▶ _ASSIGNMENT A_: According to the Timothy Dimock biography, in what year did Dimock graduate from Yale Medical School?
▶ _ASSIGNMENT B_: Translate this sentence from the Timothy Dimock biography into Spanish: "Dimock graduated from Yale Medical School in 1823."
▶ _ASSIGNMENT C_: Continue the Timothy Dimock biography from its final sentence.

▶ _SOURCE EXTRACT_:

○ ○ ○ ○ ○

Member of the Connecticut Senate
- In office January 1, 1846 – December 31, 1846

Member of the Connecticut House of Representatives
- In office January 1, 1838 – December 31, 1838

Personal details
- Born: April 17, 1799 Coventry, Connecticut
- Died: April 29, 1874 (aged 75) South Coventry, Connecticut
- Resting place: Nathan Hale Cemetery
- Spouse(s): Mary Ann Moody ​ ​(m. 1826; died 1838)​ Laura Farnam Booth ​ ​(m. 1839; died 1872)​
- Children: 4
- Education: Yale Medical School

Military service
- Unit: Connecticut Militia

= Timothy Dimock =

American politician

Timothy Dimock (April 17, 1799 - April 29, 1874) was an American medical doctor and politician who was the father or prominent lawyer and businessman Henry F. Dimock.

==Early life and career==
Dimock was born on April 17, 1799, in Coventry, Connecticut, to Daniel Dimick (1765–1833) and Anna Wright (1766–1832). He had eight siblings. Dimock graduated from Yale Medical School in 1823.

He practiced medicine in Coventry since taking his degree. In 1846, he was a member of the Connecticut State Senate, and ex officio one of the Corporation of Yale College.

He was a member of the Connecticut House of Representatives in 1838 and the Senate in 1846. During the 1850s and 1860s, he served as surgeon for parts of Connecticut's militia, empowered to grant medical waivers for exemption of duty.

○ ○ ○ ○ ○

▶ _Dataset records_:
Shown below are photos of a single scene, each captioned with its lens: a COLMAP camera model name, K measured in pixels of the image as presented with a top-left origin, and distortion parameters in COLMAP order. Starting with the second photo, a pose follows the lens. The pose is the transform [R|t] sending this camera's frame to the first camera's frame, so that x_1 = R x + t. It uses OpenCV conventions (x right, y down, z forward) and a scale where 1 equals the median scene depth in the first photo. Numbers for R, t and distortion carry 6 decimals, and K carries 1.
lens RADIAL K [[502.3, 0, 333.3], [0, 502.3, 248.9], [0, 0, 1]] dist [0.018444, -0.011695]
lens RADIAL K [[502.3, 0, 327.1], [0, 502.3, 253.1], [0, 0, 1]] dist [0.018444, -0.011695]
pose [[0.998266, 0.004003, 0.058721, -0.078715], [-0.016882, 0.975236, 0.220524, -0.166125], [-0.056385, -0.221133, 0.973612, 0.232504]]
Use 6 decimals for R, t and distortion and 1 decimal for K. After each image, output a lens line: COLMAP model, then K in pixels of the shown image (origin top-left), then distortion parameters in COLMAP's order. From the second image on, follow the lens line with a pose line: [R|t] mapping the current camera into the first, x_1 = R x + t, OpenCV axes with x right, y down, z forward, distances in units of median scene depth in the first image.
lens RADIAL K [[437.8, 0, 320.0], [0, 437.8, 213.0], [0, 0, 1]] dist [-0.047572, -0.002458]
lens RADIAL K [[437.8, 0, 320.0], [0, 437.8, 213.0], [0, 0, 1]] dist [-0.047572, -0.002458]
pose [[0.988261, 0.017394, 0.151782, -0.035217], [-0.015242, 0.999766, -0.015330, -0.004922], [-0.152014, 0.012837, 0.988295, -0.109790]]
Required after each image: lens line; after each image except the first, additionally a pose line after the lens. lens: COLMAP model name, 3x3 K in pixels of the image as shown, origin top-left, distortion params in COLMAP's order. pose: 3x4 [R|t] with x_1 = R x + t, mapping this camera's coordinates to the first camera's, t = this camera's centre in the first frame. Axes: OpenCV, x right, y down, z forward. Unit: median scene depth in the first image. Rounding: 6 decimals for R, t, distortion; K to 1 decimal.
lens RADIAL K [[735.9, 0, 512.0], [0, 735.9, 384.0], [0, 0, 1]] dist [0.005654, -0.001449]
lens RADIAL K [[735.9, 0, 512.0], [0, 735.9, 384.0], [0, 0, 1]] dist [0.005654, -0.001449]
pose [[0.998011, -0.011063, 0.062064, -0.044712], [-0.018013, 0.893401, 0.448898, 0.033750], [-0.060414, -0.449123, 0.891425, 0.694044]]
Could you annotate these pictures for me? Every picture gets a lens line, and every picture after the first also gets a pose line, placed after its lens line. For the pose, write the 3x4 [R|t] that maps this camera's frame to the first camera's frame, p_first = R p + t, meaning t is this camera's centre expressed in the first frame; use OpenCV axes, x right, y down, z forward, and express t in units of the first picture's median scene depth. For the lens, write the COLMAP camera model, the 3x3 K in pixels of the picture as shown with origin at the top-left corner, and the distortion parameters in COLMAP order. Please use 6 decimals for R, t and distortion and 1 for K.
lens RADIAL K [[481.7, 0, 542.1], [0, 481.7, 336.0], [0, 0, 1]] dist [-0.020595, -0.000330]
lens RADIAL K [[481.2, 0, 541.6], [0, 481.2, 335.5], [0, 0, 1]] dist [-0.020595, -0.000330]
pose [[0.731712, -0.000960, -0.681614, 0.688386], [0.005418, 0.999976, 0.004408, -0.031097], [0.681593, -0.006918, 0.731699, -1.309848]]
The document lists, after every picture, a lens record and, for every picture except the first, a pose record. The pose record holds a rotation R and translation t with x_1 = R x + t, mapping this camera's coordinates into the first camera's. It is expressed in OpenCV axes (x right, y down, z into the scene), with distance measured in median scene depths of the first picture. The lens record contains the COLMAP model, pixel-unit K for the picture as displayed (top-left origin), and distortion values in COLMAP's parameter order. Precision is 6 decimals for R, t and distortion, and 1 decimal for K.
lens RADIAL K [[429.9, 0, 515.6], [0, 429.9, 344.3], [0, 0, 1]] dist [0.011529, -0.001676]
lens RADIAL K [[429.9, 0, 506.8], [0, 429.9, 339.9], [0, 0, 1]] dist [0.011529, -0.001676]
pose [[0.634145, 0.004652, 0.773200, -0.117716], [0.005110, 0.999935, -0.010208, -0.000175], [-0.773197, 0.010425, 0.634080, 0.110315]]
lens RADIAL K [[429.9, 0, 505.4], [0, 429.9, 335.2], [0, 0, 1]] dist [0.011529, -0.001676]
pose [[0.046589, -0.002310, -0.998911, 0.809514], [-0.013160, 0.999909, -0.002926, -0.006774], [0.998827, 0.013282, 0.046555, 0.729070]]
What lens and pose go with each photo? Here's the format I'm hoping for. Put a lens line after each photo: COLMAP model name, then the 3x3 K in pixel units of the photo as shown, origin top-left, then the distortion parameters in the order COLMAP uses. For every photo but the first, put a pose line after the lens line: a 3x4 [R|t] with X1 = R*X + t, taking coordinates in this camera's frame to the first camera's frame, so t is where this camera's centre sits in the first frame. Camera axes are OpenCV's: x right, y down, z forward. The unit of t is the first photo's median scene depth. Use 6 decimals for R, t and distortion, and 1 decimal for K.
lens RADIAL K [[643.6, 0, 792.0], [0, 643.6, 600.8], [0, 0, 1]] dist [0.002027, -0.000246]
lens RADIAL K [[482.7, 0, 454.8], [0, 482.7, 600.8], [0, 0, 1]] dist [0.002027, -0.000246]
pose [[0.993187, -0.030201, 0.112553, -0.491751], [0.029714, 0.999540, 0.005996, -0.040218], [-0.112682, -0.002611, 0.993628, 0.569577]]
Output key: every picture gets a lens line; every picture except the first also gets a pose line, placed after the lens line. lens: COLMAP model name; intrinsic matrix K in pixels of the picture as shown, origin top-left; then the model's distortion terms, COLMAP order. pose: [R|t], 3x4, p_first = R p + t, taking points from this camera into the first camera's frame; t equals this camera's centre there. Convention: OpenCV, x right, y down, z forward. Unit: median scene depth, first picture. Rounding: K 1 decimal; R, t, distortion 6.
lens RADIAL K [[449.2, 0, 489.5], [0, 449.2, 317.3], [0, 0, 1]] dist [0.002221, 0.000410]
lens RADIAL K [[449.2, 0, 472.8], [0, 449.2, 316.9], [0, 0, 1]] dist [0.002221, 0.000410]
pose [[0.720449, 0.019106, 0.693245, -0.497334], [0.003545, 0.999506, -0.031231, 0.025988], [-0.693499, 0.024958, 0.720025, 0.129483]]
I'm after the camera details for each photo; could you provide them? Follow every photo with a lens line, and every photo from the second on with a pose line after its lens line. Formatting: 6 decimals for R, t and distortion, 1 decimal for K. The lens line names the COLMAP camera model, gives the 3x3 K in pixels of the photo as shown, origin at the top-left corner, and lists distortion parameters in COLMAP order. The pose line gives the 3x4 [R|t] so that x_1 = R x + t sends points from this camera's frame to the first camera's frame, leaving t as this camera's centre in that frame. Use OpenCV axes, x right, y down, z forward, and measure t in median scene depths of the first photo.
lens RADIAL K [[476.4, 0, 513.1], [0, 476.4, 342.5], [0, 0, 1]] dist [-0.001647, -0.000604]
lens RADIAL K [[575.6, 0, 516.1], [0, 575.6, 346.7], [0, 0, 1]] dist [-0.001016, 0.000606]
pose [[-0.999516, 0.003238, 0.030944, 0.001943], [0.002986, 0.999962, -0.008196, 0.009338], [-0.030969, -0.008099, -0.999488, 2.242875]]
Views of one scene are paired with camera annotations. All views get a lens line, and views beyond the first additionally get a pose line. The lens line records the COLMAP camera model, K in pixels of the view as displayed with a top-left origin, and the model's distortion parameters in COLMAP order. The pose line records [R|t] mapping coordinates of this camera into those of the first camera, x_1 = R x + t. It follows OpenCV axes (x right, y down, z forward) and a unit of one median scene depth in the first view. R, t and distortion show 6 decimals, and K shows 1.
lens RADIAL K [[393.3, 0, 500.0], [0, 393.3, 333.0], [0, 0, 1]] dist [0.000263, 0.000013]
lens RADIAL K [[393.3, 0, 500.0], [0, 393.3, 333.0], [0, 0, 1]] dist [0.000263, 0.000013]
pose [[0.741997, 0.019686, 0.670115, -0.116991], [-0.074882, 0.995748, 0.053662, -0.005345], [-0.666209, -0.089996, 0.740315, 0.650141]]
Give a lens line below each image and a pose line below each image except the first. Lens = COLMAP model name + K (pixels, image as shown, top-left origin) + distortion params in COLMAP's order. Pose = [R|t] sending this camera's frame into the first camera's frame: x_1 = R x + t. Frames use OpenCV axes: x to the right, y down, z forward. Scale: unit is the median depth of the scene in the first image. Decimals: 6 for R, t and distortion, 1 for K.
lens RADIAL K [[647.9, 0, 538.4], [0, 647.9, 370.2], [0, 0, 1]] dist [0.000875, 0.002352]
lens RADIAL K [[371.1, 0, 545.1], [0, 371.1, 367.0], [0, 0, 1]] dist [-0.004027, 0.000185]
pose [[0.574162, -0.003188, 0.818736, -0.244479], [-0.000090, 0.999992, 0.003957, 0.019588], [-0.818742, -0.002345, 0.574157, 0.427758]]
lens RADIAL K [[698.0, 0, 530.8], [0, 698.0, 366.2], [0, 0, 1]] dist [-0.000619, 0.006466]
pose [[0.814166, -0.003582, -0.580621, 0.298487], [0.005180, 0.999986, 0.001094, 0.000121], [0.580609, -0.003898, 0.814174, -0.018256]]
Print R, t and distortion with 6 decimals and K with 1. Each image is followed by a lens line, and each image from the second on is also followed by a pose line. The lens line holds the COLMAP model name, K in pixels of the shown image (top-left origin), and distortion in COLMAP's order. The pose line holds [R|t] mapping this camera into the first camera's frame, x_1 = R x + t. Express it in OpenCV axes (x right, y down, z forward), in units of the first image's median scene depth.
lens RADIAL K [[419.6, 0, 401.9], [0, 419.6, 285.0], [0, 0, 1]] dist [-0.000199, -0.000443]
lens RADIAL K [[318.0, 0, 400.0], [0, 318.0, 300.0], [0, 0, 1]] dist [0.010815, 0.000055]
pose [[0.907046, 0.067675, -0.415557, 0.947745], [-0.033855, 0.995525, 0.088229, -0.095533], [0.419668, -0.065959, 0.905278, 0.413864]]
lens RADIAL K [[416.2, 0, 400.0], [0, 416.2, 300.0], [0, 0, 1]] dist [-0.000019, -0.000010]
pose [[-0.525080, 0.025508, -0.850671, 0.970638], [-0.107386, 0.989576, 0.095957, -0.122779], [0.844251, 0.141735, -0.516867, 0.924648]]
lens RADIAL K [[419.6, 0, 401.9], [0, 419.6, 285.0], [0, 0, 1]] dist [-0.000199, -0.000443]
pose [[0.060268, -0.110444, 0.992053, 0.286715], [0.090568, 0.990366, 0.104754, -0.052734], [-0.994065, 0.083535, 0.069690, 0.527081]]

○ ○ ○ ○ ○

▶ _EXERCISE RESPONSE A_: 1823

▶ _EXERCISE RESPONSE B_: Dimock se graduó de la Facultad de Medicina de Yale en 1823.

▶ _EXERCISE RESPONSE C_:
==Personal life==
On June 29, 1826, Dimock married Mary Ann Moody (1810-1838). Together they had a daughter.

After Moody's death in 1838, he married Laura Farnam Booth (1819–1872) on May 8, 1839. Together they had:
- Mary Elizabeth Dimock (1840–1842)
- Henry F. Dimock (1842–1911), who married Susan Collins Whitney, daughter of James Scollay Whitney (1811–1878) of the prominent Whitney family
- Maria Farnam Dimock (1843–1861)
He died in South Coventry, Conn., April 29, 1874, and is buried at the Nathan Hale Cemetery in Coventry, Connecticut.

===Honors===
The Booth & Dimock Memorial Library in Coventry is named for him and Reverend Chauncey Booth. His son, Henry, who died on April 10, 1911, left $40,000 to the South Coventry Library Association to build the Booth and Dimock Memorial Library, named for his father and grandfather.